This is a perennial question going back to the ancient Greeks and beyond. Closely associated with this is: what are the twists of our minds that our civilisation calls illnesses of our minds?
In the last century, the medical fraternity have increasingly decided, consolidating in the late 1950s, there is ‘scientific’ evidence that what they call mental illness is rooted in our physical nervous systems, e.i. in simplistic terms, ‘depression’ is a result of a chemical imbalance in the brain. So now, the vast incidence of ‘psychiatric treatment’ consists of dishing out pills acting on the nervous system - many of which bring their own unique penalties.
Conversely, their are many of the people labelled (and sometimes incarcerated for it) mentally ill who have used the psychiatric services and have survived their ‘treatments.’ Some have effectively managed their own ‘treatment’ for stopping the pills they were given. And many of these people have found spiritual (in the widest sense), psychological - including the brilliant Hearing Voices movement - and even dietary means of managing the esoteric twists of their minds. These survivors swear by what they have discovered and there is a growing tranche contributing learned accounts of their own experiences and much excellent academic philosophical work. Examples of these ‘mindful’ people include: Clare Allan writing for the Guardian Newspaper, Judith Haire writing for Chipmunkapublishing and the Survivor History Forum (email@example.com). There is even an international movement for ‘Truth and Reconciliation in Psychiatry, led in the UK by Jan Wallcraft
In the midst of this there is a very interesting article in the Guardian Newspaper of May 8th
(http://www.guardian.co.uk/science/2012/may/07/quest-connectome-mapping-brain) written by Ian Sample, the Guardian Science Correspondent. The article details research being carried out by Jeff Lichtman at Harvard University. Mr Lichtman is described as examining brains by taking minutely thin slices of them with the object of mapping out all our approximately 1000 trillion nerve pathways!! In the tradition of calling the mapping of our genes the ‘genome,’ he calls his brand of mapping the ‘connectome’ (my apologies for the liberties I’ve taken with this in the title of this posting).
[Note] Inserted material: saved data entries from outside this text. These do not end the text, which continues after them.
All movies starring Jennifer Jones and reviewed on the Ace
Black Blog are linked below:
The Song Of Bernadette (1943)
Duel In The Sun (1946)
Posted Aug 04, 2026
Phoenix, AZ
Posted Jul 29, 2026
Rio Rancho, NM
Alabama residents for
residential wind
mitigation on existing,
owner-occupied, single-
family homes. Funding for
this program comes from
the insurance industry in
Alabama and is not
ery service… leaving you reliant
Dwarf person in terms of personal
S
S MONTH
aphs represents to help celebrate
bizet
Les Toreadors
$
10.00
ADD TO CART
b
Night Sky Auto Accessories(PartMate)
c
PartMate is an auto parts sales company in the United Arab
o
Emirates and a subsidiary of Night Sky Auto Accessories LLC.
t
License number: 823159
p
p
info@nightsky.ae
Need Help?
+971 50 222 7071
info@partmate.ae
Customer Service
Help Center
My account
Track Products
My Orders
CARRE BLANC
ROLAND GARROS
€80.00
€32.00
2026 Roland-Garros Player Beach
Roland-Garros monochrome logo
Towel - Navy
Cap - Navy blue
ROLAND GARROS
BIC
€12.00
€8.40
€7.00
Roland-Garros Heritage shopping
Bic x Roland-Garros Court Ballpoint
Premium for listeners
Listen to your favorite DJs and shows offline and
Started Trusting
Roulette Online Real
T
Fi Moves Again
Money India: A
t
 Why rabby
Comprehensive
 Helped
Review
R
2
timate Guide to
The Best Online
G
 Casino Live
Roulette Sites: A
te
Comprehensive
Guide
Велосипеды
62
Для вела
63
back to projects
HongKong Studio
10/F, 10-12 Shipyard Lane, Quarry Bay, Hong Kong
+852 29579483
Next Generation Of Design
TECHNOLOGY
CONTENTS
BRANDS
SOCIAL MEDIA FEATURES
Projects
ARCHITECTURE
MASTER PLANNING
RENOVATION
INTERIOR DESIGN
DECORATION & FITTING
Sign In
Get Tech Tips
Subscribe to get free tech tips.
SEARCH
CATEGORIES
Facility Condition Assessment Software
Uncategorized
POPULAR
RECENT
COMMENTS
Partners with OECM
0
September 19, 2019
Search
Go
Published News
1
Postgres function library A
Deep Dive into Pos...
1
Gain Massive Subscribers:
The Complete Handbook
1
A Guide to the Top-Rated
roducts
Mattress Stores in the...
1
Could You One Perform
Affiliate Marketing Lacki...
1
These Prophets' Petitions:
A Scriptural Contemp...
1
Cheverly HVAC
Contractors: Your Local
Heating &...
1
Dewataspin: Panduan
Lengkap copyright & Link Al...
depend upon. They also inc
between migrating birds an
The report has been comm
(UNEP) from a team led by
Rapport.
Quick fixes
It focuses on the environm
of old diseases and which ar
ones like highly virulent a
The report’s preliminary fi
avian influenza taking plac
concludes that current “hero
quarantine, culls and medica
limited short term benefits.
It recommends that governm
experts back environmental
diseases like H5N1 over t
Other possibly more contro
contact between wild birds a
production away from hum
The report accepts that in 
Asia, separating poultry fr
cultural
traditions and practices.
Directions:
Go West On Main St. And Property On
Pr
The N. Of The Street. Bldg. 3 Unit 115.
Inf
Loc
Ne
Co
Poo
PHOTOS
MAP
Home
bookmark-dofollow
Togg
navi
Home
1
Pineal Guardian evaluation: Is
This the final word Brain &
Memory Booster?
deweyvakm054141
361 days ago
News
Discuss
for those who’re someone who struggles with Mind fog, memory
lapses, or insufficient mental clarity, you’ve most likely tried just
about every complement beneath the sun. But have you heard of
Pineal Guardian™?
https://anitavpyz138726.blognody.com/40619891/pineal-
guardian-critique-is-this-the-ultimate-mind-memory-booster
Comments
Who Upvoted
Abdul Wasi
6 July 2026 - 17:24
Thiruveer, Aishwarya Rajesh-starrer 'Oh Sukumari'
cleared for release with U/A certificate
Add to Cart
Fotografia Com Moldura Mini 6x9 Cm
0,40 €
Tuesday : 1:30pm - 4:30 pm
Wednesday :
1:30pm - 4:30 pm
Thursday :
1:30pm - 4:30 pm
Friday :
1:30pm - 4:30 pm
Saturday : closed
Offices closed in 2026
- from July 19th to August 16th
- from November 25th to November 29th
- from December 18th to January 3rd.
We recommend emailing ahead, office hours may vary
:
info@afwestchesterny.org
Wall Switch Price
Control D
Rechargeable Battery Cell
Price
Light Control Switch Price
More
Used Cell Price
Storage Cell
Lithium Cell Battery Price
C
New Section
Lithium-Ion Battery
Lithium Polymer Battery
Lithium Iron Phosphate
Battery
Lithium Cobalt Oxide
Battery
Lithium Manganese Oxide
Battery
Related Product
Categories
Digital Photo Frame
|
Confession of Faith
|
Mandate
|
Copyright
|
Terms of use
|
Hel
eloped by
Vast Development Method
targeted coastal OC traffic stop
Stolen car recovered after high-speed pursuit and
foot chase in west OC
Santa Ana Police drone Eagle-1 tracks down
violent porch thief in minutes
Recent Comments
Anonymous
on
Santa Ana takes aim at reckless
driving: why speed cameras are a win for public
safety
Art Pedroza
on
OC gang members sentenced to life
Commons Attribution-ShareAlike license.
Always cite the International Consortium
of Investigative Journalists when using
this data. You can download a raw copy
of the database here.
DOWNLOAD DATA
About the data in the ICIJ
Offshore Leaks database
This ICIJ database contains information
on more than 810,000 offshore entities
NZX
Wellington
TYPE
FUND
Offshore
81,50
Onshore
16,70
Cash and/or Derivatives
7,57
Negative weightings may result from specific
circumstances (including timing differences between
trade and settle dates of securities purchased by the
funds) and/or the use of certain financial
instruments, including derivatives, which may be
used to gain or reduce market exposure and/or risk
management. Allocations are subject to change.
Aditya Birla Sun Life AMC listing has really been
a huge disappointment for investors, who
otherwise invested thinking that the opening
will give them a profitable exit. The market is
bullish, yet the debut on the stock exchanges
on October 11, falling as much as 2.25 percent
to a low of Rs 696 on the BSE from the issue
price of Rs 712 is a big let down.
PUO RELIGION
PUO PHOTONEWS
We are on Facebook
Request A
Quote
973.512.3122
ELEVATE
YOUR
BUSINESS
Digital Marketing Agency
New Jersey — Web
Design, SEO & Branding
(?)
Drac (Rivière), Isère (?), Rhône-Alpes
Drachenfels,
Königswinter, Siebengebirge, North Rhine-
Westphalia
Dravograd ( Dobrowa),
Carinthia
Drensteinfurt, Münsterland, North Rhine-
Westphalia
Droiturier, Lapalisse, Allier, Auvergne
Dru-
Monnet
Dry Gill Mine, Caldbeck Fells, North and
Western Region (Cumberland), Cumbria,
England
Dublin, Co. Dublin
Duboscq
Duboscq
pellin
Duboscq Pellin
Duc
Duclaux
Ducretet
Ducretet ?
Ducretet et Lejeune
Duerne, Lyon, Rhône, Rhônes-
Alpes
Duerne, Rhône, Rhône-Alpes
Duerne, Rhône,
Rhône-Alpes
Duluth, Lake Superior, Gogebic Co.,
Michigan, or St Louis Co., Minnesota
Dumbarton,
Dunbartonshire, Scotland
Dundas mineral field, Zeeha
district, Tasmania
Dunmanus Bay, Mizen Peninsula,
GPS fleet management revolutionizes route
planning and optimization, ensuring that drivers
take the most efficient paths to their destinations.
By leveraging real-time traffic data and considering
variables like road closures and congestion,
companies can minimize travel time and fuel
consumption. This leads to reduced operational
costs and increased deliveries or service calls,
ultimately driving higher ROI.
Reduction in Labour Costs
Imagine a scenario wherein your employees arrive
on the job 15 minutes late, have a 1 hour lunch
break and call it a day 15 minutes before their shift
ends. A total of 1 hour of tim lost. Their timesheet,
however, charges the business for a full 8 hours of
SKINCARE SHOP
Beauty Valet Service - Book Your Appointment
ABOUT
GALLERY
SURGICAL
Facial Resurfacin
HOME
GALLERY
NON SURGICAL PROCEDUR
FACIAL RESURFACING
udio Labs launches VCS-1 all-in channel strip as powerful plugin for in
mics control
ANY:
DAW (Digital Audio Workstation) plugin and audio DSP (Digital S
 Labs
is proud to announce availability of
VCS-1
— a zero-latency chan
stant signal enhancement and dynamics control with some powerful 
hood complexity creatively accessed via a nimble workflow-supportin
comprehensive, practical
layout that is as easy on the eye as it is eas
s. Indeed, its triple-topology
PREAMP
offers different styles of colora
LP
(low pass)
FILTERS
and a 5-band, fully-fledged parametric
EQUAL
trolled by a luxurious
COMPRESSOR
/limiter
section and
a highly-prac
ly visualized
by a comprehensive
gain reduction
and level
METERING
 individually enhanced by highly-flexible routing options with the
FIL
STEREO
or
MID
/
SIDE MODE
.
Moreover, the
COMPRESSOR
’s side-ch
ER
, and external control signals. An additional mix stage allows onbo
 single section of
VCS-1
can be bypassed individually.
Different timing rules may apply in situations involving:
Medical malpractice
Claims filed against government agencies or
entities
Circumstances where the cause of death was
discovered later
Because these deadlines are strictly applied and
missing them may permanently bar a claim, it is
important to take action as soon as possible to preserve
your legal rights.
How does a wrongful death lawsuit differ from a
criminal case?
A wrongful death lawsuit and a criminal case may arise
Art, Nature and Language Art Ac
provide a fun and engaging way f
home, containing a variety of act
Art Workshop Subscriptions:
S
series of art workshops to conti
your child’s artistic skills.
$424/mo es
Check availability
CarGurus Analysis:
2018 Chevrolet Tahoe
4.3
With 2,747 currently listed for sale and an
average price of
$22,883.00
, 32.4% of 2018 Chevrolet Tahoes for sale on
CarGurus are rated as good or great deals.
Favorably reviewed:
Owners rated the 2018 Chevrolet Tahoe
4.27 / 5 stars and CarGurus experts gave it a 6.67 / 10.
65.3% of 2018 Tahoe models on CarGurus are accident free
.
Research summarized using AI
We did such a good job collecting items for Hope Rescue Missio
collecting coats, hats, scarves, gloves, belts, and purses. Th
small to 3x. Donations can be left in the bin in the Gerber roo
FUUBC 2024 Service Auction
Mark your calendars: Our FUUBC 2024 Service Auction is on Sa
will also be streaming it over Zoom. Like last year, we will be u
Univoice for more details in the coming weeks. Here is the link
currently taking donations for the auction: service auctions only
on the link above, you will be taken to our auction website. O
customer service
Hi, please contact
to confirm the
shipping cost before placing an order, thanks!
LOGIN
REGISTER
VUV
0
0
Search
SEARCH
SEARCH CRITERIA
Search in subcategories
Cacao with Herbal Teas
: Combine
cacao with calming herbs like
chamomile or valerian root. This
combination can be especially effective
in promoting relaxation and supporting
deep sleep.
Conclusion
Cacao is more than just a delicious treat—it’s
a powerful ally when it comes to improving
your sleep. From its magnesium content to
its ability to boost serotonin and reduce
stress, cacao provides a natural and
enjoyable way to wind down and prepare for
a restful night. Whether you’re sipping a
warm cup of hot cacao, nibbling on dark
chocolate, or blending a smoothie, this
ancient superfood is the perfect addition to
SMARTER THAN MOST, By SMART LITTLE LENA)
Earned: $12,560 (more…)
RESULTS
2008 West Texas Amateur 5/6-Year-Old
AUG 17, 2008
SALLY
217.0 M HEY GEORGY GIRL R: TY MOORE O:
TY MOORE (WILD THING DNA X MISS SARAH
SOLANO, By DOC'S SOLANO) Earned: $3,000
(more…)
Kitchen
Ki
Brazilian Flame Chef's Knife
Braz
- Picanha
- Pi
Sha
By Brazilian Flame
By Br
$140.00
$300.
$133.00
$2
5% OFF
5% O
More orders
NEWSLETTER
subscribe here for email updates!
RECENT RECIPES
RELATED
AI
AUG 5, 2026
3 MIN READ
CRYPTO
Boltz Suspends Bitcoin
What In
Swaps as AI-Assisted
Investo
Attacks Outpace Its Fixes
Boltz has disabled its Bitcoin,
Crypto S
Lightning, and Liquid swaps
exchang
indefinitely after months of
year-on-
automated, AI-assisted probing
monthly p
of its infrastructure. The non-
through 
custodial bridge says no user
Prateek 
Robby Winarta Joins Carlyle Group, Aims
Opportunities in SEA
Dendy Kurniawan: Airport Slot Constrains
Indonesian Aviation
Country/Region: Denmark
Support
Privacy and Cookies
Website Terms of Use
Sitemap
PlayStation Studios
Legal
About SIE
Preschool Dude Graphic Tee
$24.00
The article, in spite of being full of scientific neurological jargon is well worth reading and keeping towards a full record of developments in the study of the mind and its twists and turns. In relation to us, the survivors, here are some quotes:
- “...we will lay bare the biological code of our personalities, memories, skills and susceptibilities. Somewhere in our brains is who we are.”
- “Brain scans have already found signs of miswiring in parts of the brain...in people with schizophrenia. The connections in another network...are important for addiction and compulsion.”
- “A future question for neuroscientists is whether, or by how much, abnormalities in brain circuits cause dementia, depression and other brain disorders, or are themselves a result of the conditions, or the drugs taken to treat them.”